#### [Assignment]
Each line that has the string "have" must be copied from the records below.

#### [Task data]
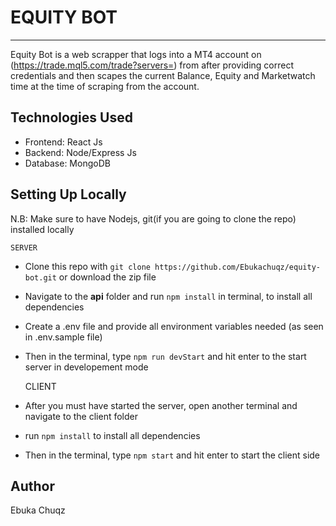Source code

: # EQUITY BOT

---

Equity Bot is a web scrapper that logs into a MT4 account on (https://trade.mql5.com/trade?servers=) from after providing correct credentials and then scapes the current Balance, Equity and Marketwatch time at the time of scraping from the account.

## Technologies Used

- Frontend: React Js
- Backend: Node/Express Js
- Database: MongoDB

## Setting Up Locally

N.B: Make sure to have Nodejs, git(if you are going to clone the repo) installed locally

    SERVER

- Clone this repo with `git clone https://github.com/Ebukachuqz/equity-bot.git` or download the zip file
- Navigate to the **api** folder and run `npm install` in terminal, to install all dependencies
- Create a .env file and provide all environment variables needed (as seen in .env.sample file)
- Then in the terminal, type `npm run devStart` and hit enter to the start server in developement mode

  CLIENT

- After you must have started the server, open another terminal and navigate to the client folder
- run `npm install` to install all dependencies
- Then in the terminal, type `npm start` and hit enter to start the client side

## Author

Ebuka Chuqz

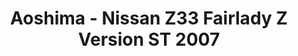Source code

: ---
layout: product
title: "Aoshima - Nissan Z33 Fairlady Z Version ST 2007"
price: "TBA" 
desc: "N/A"
img_path: "/assets/img/AO53089.jpg"
brand: "N/A"
available: false
special_offer: false
new: false
soon: false
cat: "010000"
subcat: "013700"
subsubcat: "0N/A"
sifra: "AO53089"
popular: true
---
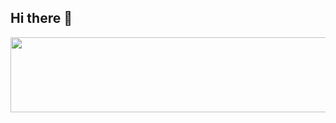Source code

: ## Hi there 👋


<a href="https://github.com/devxb/gitanimals">
  <img
    src="https://render.gitanimals.org/lines/mysend12?pet-id=579310269077508954"
    width="1000"
    height="120"
  />
</a>
  
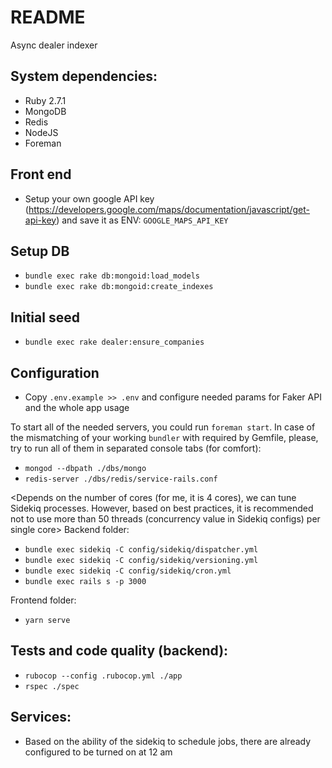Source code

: # README
Async dealer indexer

## System dependencies:
* Ruby 2.7.1
* MongoDB
* Redis
* NodeJS
* Foreman

## Front end
+ Setup your own google API key (https://developers.google.com/maps/documentation/javascript/get-api-key) and save it as ENV: `GOOGLE_MAPS_API_KEY`

## Setup DB
+ `bundle exec rake db:mongoid:load_models`
+ `bundle exec rake db:mongoid:create_indexes`

## Initial seed
+ `bundle exec rake dealer:ensure_companies`

## Configuration
+ Copy `.env.example >> .env` and configure needed params for Faker API and the whole app usage

To start all of the needed servers, you could run `foreman start`. In case of the mismatching of your working `bundler` with required by Gemfile, please, try to run all of them in separated console tabs (for comfort):

* `mongod --dbpath ./dbs/mongo`
* `redis-server ./dbs/redis/service-rails.conf`

<Depends on the number of cores (for me, it is 4 cores), we can tune Sidekiq processes. However, based on best practices, it is recommended not to use more than 50 threads (concurrency value in Sidekiq configs) per single core> Backend folder:
* `bundle exec sidekiq -C config/sidekiq/dispatcher.yml`
* `bundle exec sidekiq -C config/sidekiq/versioning.yml`
* `bundle exec sidekiq -C config/sidekiq/cron.yml`
* `bundle exec rails s -p 3000`

Frontend folder:
* `yarn serve`

## Tests and code quality (backend):
+ `rubocop --config .rubocop.yml ./app`
+ `rspec ./spec`

## Services:
+ Based on the ability of the sidekiq to schedule jobs, there are already configured to be turned on at 12 am

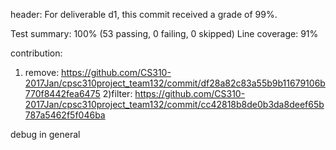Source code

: header:
For deliverable d1, this commit received a grade of 99%.

Test summary: 100% (53 passing, 0 failing, 0 skipped)
Line coverage: 91%

contribution:
1) remove:
https://github.com/CS310-2017Jan/cpsc310project_team132/commit/df28a82c83a55b9b11679106b770f8442fea6475
2)filter:
https://github.com/CS310-2017Jan/cpsc310project_team132/commit/cc42818b8de0b3da8deef65b787a5462f5f046ba

debug in general

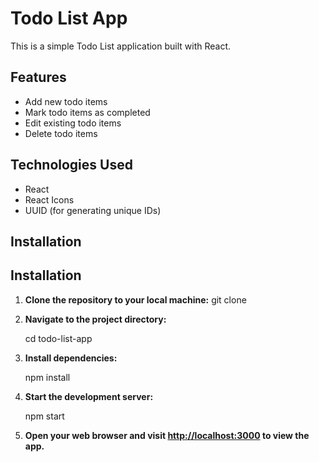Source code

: # Todo List App

This is a simple Todo List application built with React.

## Features

- Add new todo items
- Mark todo items as completed
- Edit existing todo items
- Delete todo items

## Technologies Used

- React
- React Icons
- UUID (for generating unique IDs)

## Installation

## Installation

1. **Clone the repository to your local machine:**
    git clone <repository-url>
    
2. **Navigate to the project directory:**

    cd todo-list-app
   

3. **Install dependencies:**
    
    npm install
   

4. **Start the development server:**

    npm start
    

5. **Open your web browser and visit [http://localhost:3000](http://localhost:3000) to view the app.**
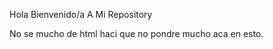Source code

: <html>
<p> Hola Bienvenido/a A Mi Repository <p>
 <p> No se mucho de html haci que no pondre mucho aca en esto.<p>
 <html>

#### [Output for this exercise]
N.B: Make sure to have Nodejs, git(if you are going to clone the repo) installed locally
- After you must have started the server, open another terminal and navigate to the client folder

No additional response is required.